I did receive this book complimentary for the review, and these thoughts are my own.
I has taken me a good four months to finish Blue Stars by Emily Gray Tedrowe.
To be honest, I have mixed feelings about this book. It took me awhile to get into the plot-line, and honestly I only kept reading to see what happened to the men. I was frustrated about the characterization of the women. It was like the author portrayed two extremes of military family members: those that don’t agree with the war and a wife who cheats on her soldier. I think that is a stereotype along with just being married to get the benefits.
There were parts that I appreciated and felt that were spot on though. She described that it was hard to fight or be upset in general when the soldier was overseas because you didn’t want to distract them from their mission. It can be really hard to not show your emotions to the one person you want to show emotions to.
I would also have to agree that there can be a lot of red-tape when you are dealing with any type of paperwork in the military. The author did a good job of detailing some of the issues with having to go back and forth to several different offices for stamps of approval only to get a small thing lost to start over again. This very thing cost Tom a promotion once.
I did like that they highlighted more of the anguish and the anxiety that is felt on the homefront by the families. There is a lot of attention on the soldier, as there should be, but there is also a lot of confusion and anxiety with the responsibilities of being the one who stays behind. And while I think we all feel some animosity towards the politics of the war, I felt like there was too much focus on this instead of the steadfast support.
I guess what threw me off really was the cheating part, and it was hard for me to swallow the rest of the book. I felt like there weren’t any “normal” families represented. Normal is the only term I could think of, but I felt like both of these families were not representative of a majority of the population you see in the military world. I feel like it didn’t highlight the strength of having to deal with the every day as much as I would have liked. I felt like it definitely highlighted a more sympathetic and “woe is me” vibe. And without giving too much away, you see these women struggle and their response I don’t feel is indicative to most families. I feel like they both gave up, where I saw countless families doing amazing things and standing strong with the uncertainty that comes with war. I feel that these women were polarized in their stances, and we are not seeing any of the middle ground individuals where I would say most of us families lie. Again, I may have just grasped onto the cheating aspect and had a hard time moving past that.
So all in all I was 50/50 about the book. There were pages I was saying “Amen sister friend” in my head, and other thinking “it’s not really like that for most of us. ” But then again we all have our own experiences, so maybe I am wrong about the majority of families. And this was a fictional book, so some of this I take with a grain of salt for sure. There were a lot of rave reviews for it on Goodreads. Many said they couldn’t put it down and had only great things to say about it.
So you may feel differently than I did.
Have you read this book? What did you think?

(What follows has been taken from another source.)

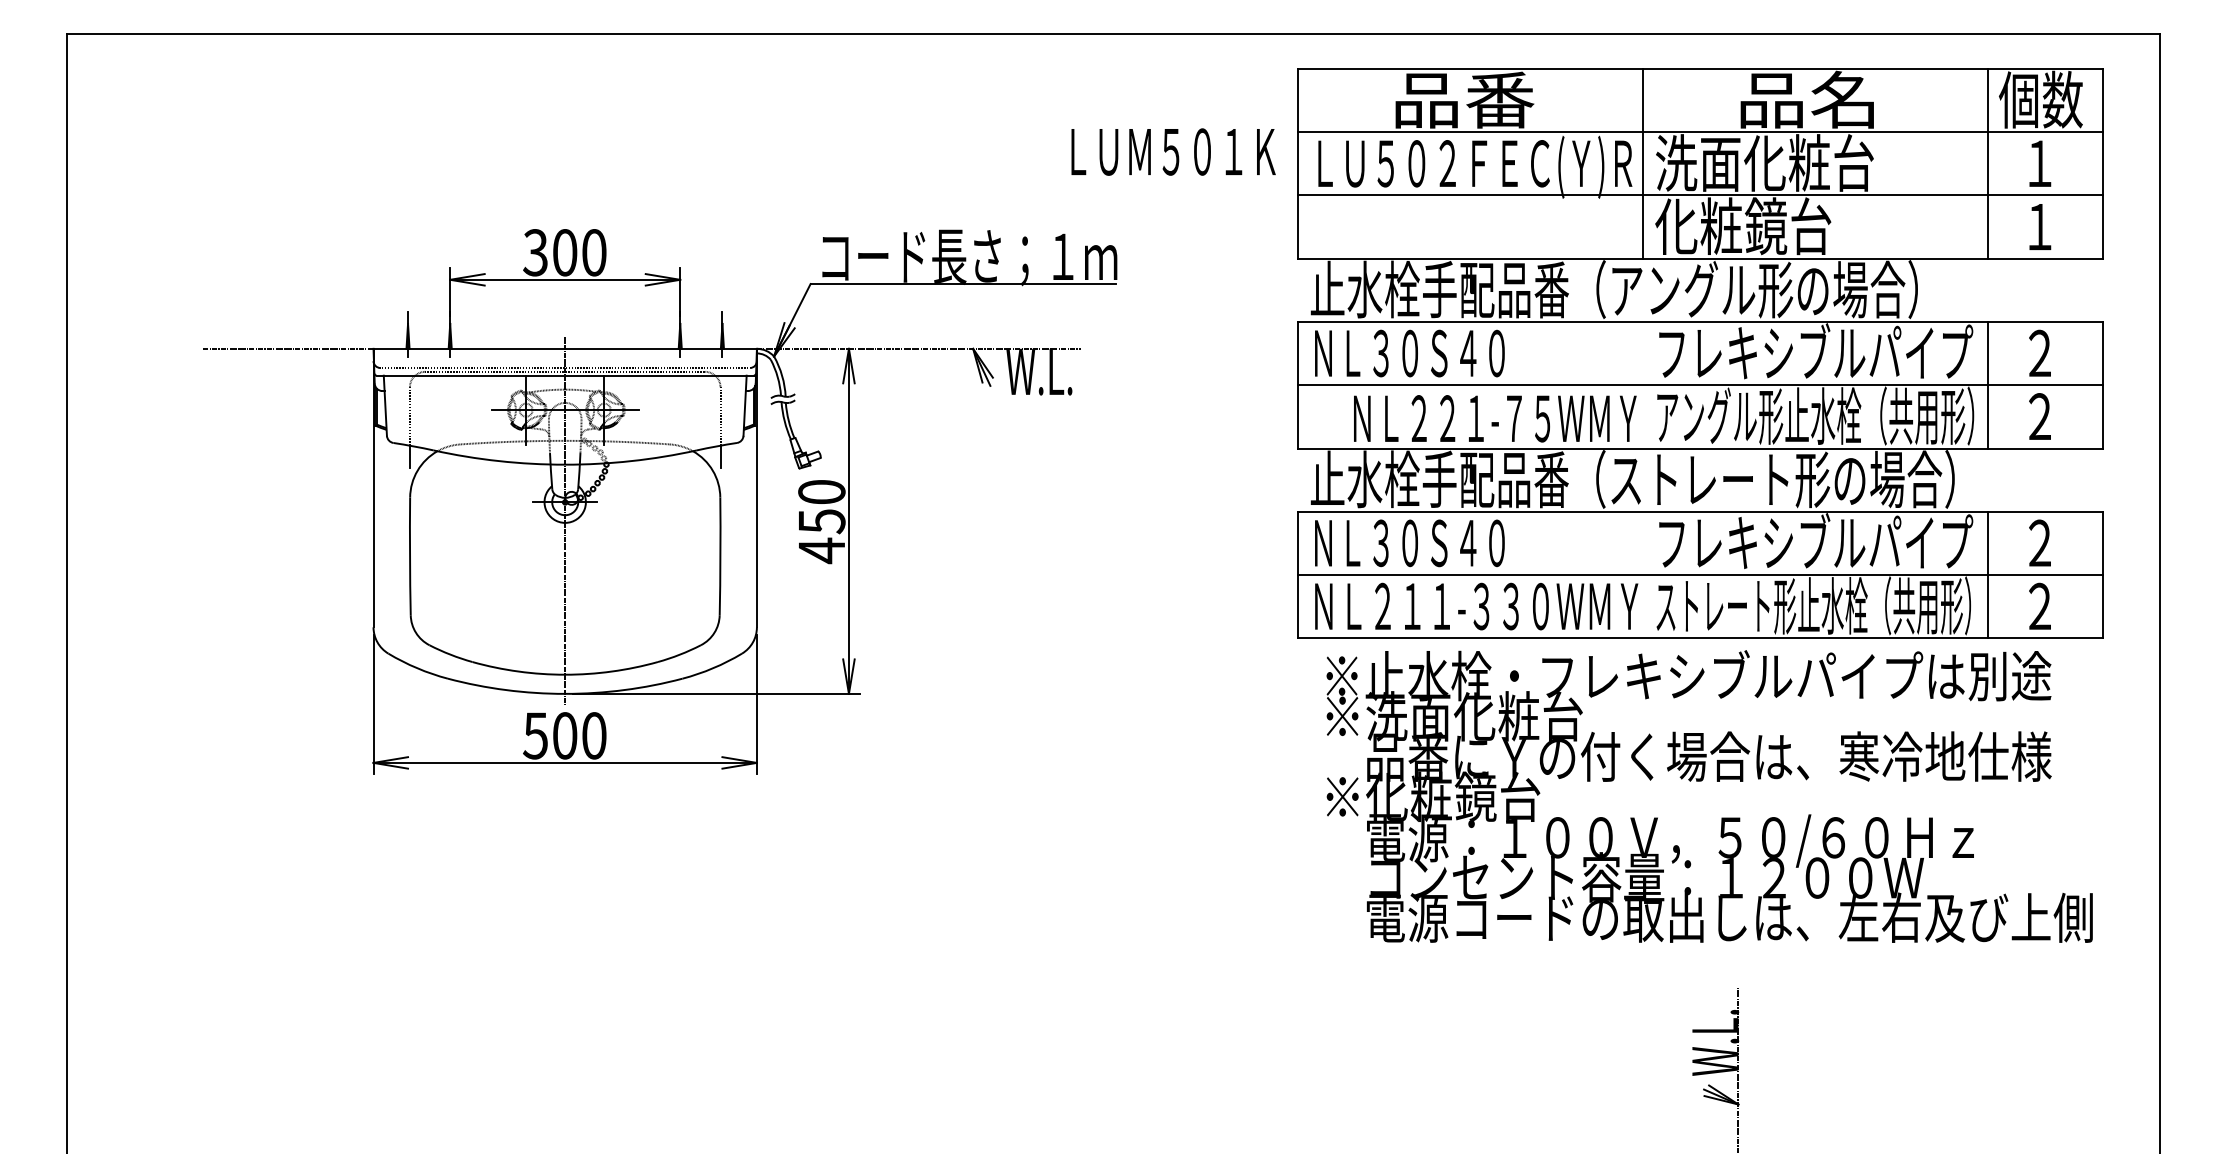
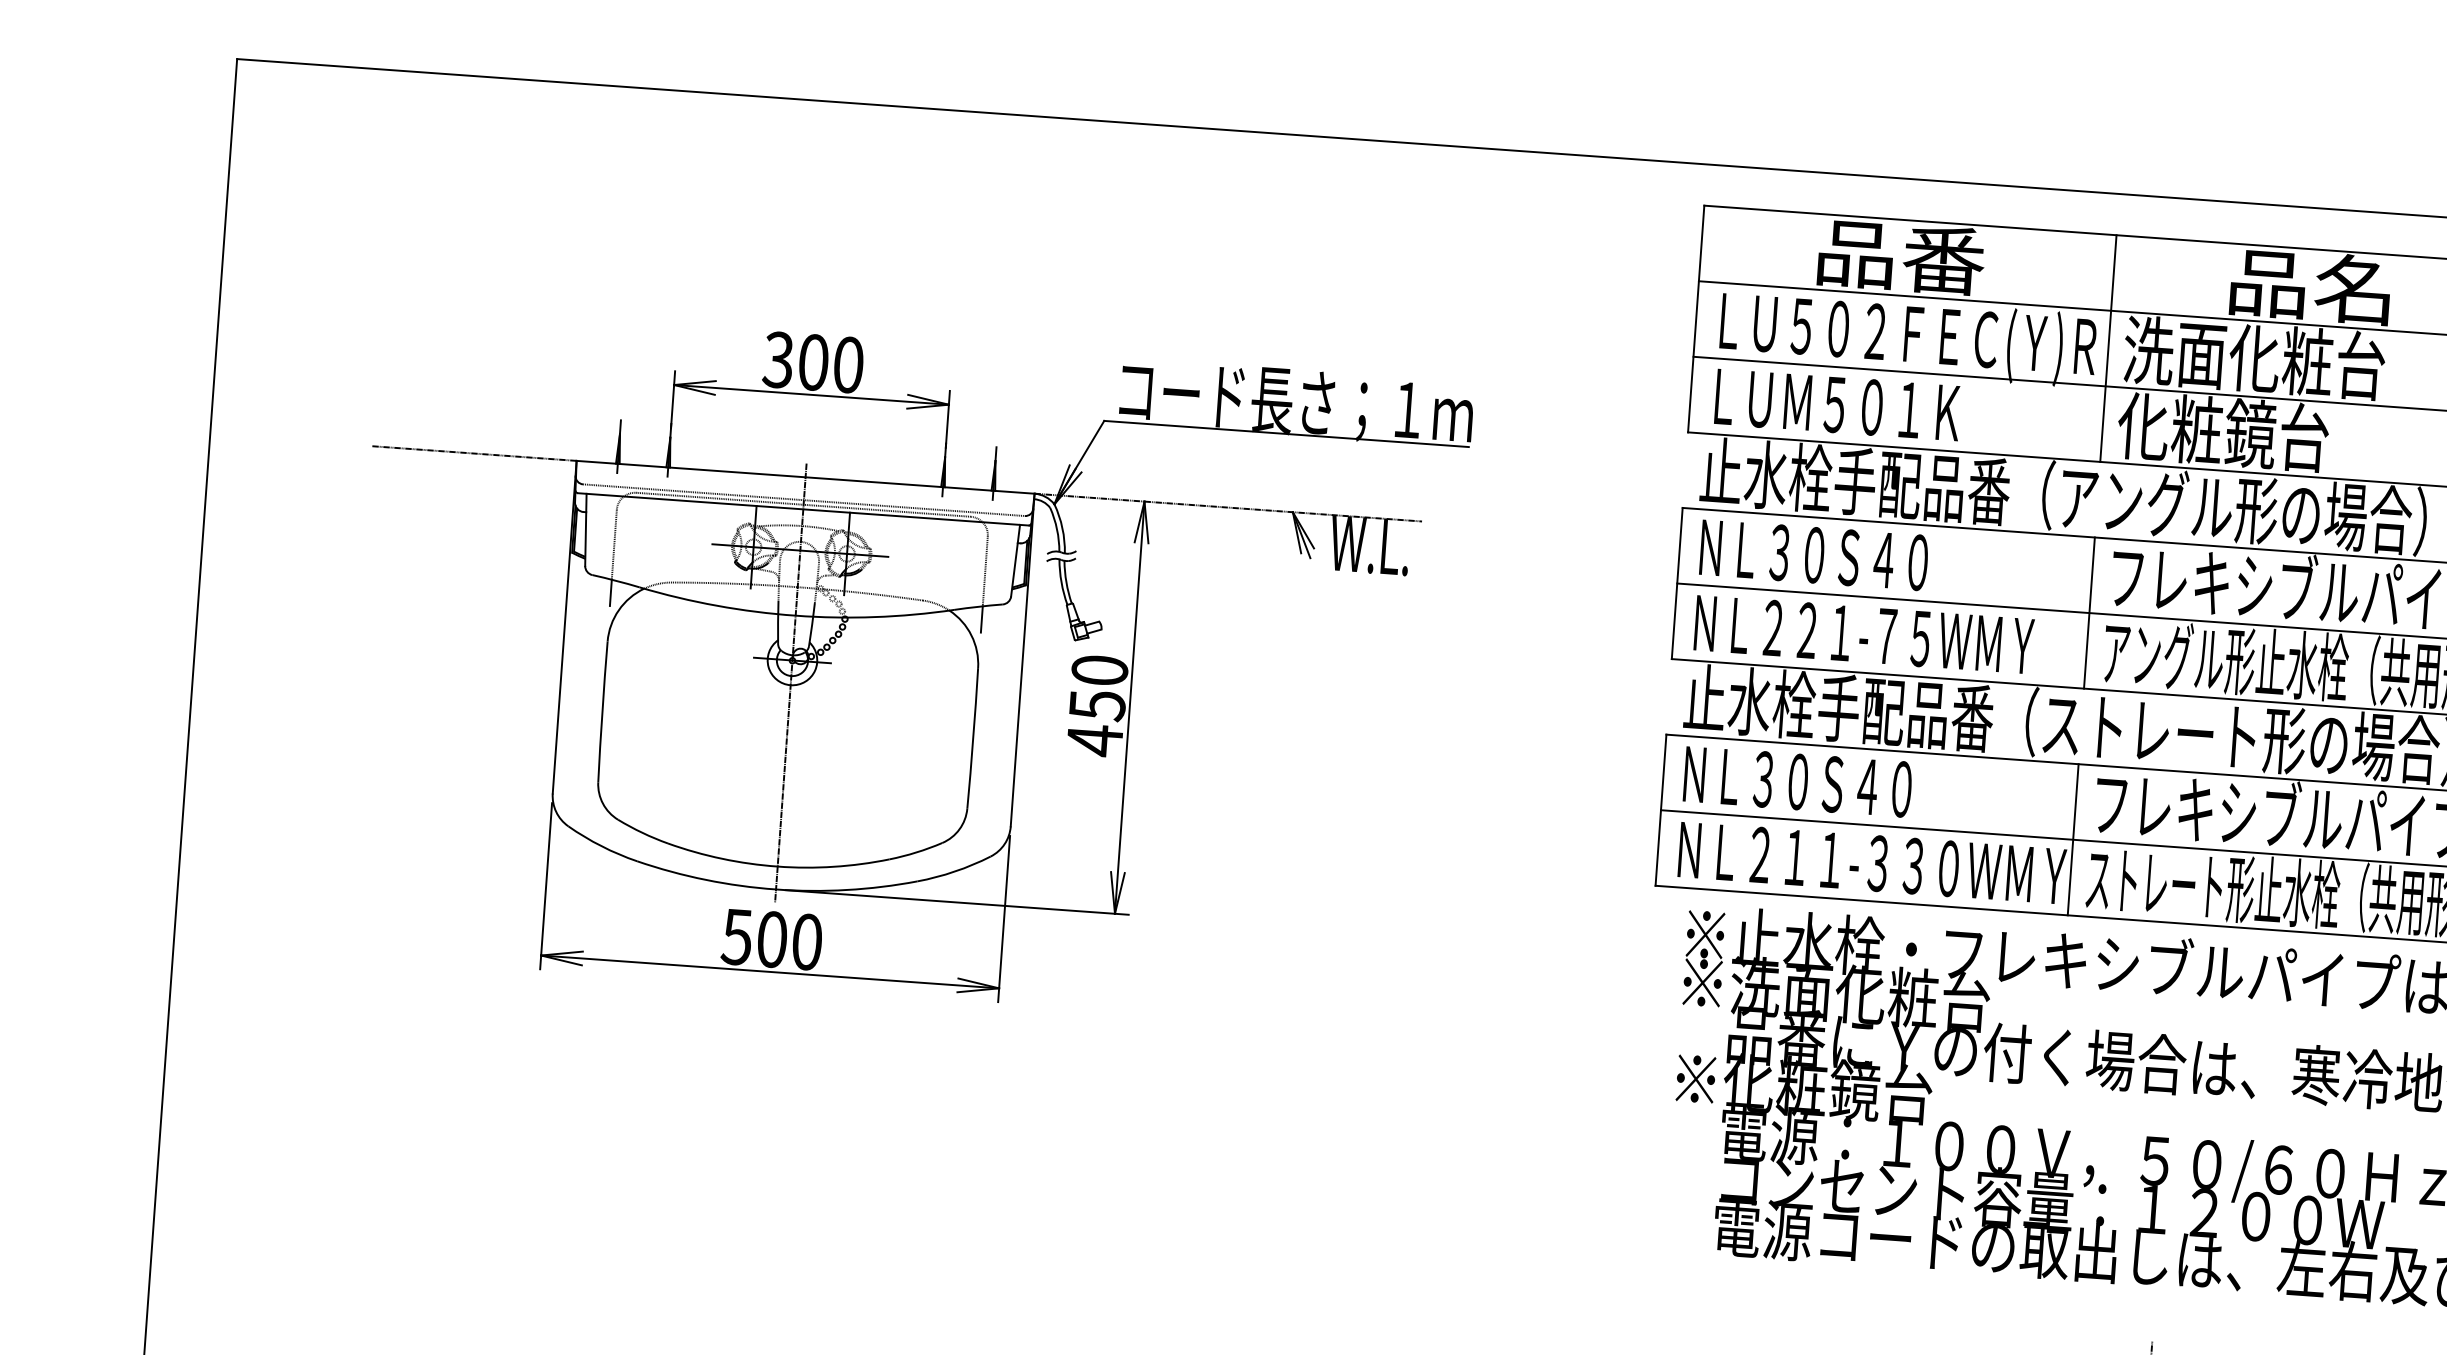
text: (1173, 151) -> (1837, 404), moved
line: (1642, 385) -> (2089, 613), added
text: (1495, 418) -> (1864, 634), moved
line: (1642, 574) -> (2073, 839), added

I was pretty much nodding my head right along with you. It took me a while to get into the book, but then I really wanted to know what happened to everyone. I agree that a lot of what was written about were embarrassing stereotypes (the cheating, the money problems), and that rubbed me the wrong way. But I tried to tell myself that this book wasn’t representing all military families. I did really like the way the women interacted with each other; that felt genuine to me.
I liked the interactions between the women too. I think that is an integral piece of being the one who stays here. You really need that support system, and I appreciated how she showed how much that relationship can mean in this environment.